Merl’s crazier than a swamp rat, Manon had thought. She’d been about to send Ava away once and for all, but something had stopped her. Something in Ava’s eyes. They weren’t right, those eyes, but still…that mermaid saw. Right down into you, to what was deep and true. She saw the good there no matter how hard you tried to hide it.
“Keep your coins,” Manon had said, against her better judgment. She’d led Ava inside, offered her a chair and a cup of thick, sweet cattail coffee. She’d sat down across from her and asked what she was after in the swamps. “Tell me straight. No lies, cher,” she’d cautioned. “A good gris-gris needs many ingredients. The truth’s one of them.”
Ava had taken a deep breath, then said, “A monster lies under the ice of the Southern Sea. For centuries, it has been asleep, but now it’s waking. It was created by one of the mages of Atlantis.”
Manon’s ancient eyes had narrowed. The swamp mer were given to telling tall tales. Decades of listening to them had made her a skeptical soul. “A monster?” she’d said. “Why would a mage make a monster?”
Ava had told Manon about Orfeo, the talismans, and Abbadon, and how Ava and five other mermaids had been chosen to defeat that monster. She told her about Vallerio, that he was kidnapping and imprisoning merfolk, and forcing them to search for the talismans. By the time Ava had finished her story, Manon was so shaken, she’d had to call for her smelling salts.

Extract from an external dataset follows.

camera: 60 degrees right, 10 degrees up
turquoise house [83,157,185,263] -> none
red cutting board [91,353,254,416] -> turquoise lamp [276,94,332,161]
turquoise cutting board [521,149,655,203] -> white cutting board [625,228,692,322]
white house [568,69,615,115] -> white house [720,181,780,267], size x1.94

Rumors had come to Manon’s ears, carried on the river. Rumors of powerful objects and labor camps. Rumors of soldiers in black uniforms moving through her swamp, and of a shadowy man with no eyes. She’d thought they were only more wild stories. Ava’s arrival at her cave, and Traho’s, had convinced her otherwise.
“You need to find that talisman, child. No two ways about it,” Manon had said as soon as she’d recovered. “I’ll do what I can to help you.”

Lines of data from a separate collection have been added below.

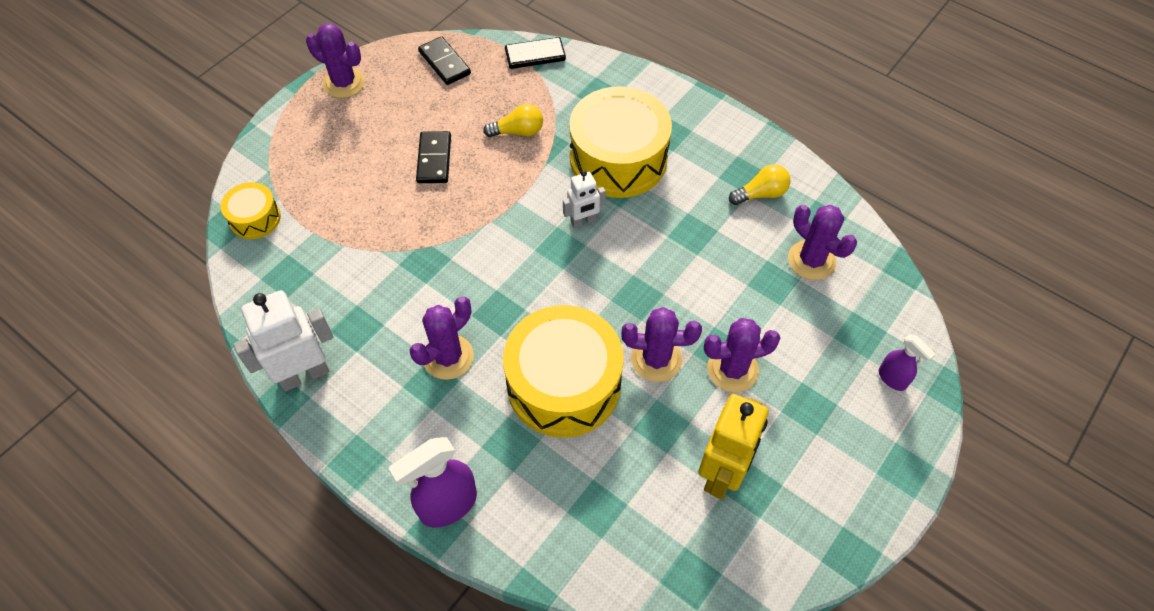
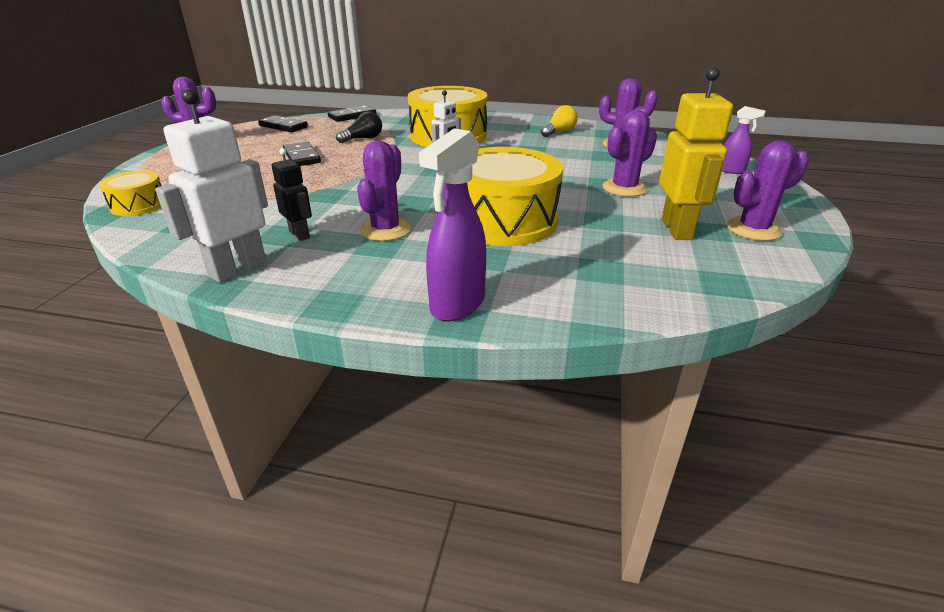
camera: 25 degrees left, 25 degrees down
yellow light bulb [483,104,543,137] -> black light bulb [336,111,382,143]
purple cactus [621,307,702,382] -> purple cactus moved to [727,141,809,241]
none -> black robot [271,148,312,241]

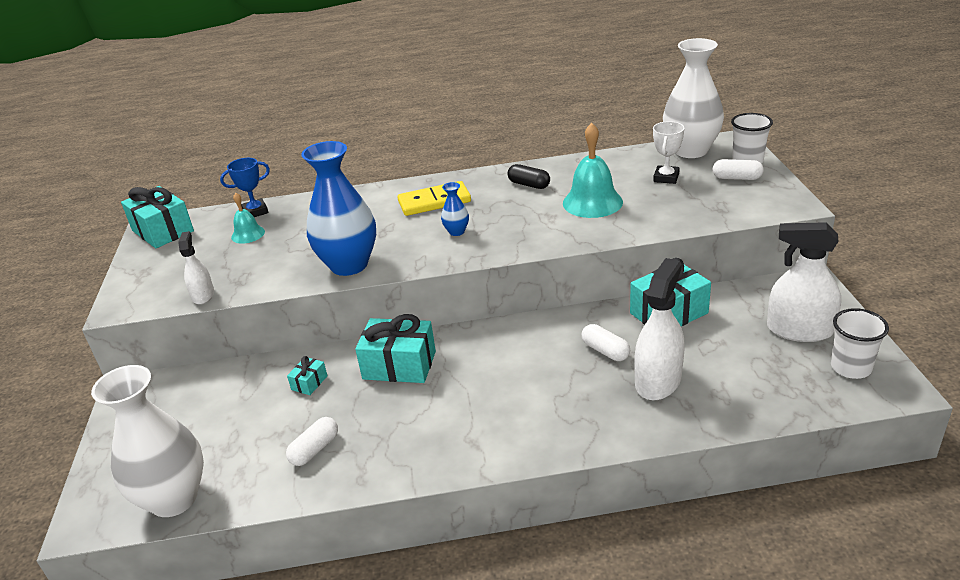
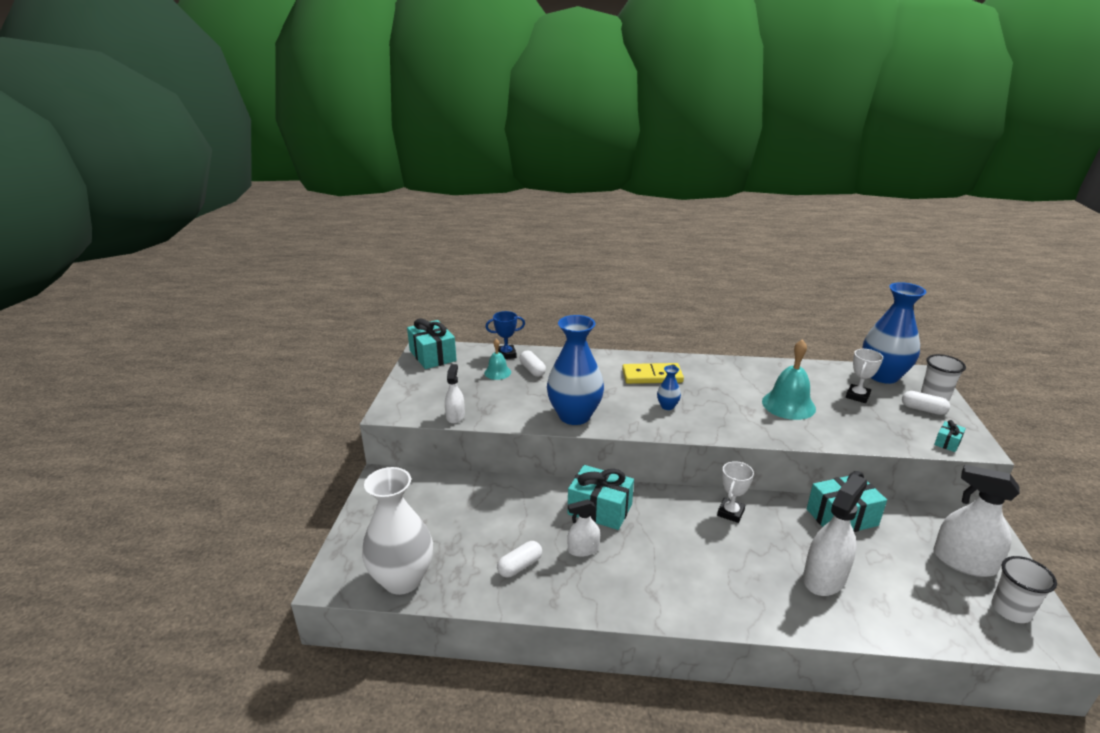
camera: 10 degrees right, 5 degrees down
turquoise gift [287,356,327,395] -> turquoise gift moved to [934,420,966,452]
black capsule [508,164,550,189] -> none
white capsule [582,324,630,361] -> white capsule moved to [520,351,546,377]
white vase [663,38,724,158] -> blue vase [862,282,926,384]
none -> white spray bottle [567,499,600,557]
none -> white trophy [717,461,754,523]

She’d fed Ava a spicy, filling stew made of crawdads, salamanders, and river peppers, and had given her medicine to break her fever. Then she’d made her a gris-gris—maybe the strongest one she’d ever made—and hadn’t taken so much as a cowrie for it. Lafitte, Esmé, and Sally had all looked at Manon as if she’d lost her mind.

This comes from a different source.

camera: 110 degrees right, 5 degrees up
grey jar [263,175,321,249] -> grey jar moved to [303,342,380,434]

As she’d hung the gris-gris around Ava’s neck, Manon had told Ava that the Okwa lived in the Spiderlair swamp and instructed her on how to get there. She’d tried to convince Ava to spend the night in her cave and rest close to the waterfire, but Ava had politely refused the offer. “There are soldiers on my tail,” she’d explained. Then she’d thanked Manon and left.
“You keep that child safe, you hear me?” Manon had whispered to the spirits as she’d watched Ava swim away. She cared for that mermaid, though she didn’t want to. Caring was risky in the swamps. The Spiderlair, a four days’ journey from Manon’s cave, was named for the large, vicious arachnids that hunted on its banks. It was the other creatures that lived in those dark waters that worried Manon, though—most of them far too clever to be glimpsed with an occula. The seeing stone showed evidence of them, nonetheless—in the bones and skulls half-buried in the swamp mud.
Manon picked up her tarot cards again now. They’d been cut from the shells of giant washboard clams, polished flat, then etched with tarot symbols. She drew one from the deck and laid it down. When she saw what it was—a tall, upright tower with waterfire coming out of its windows—she caught her breath.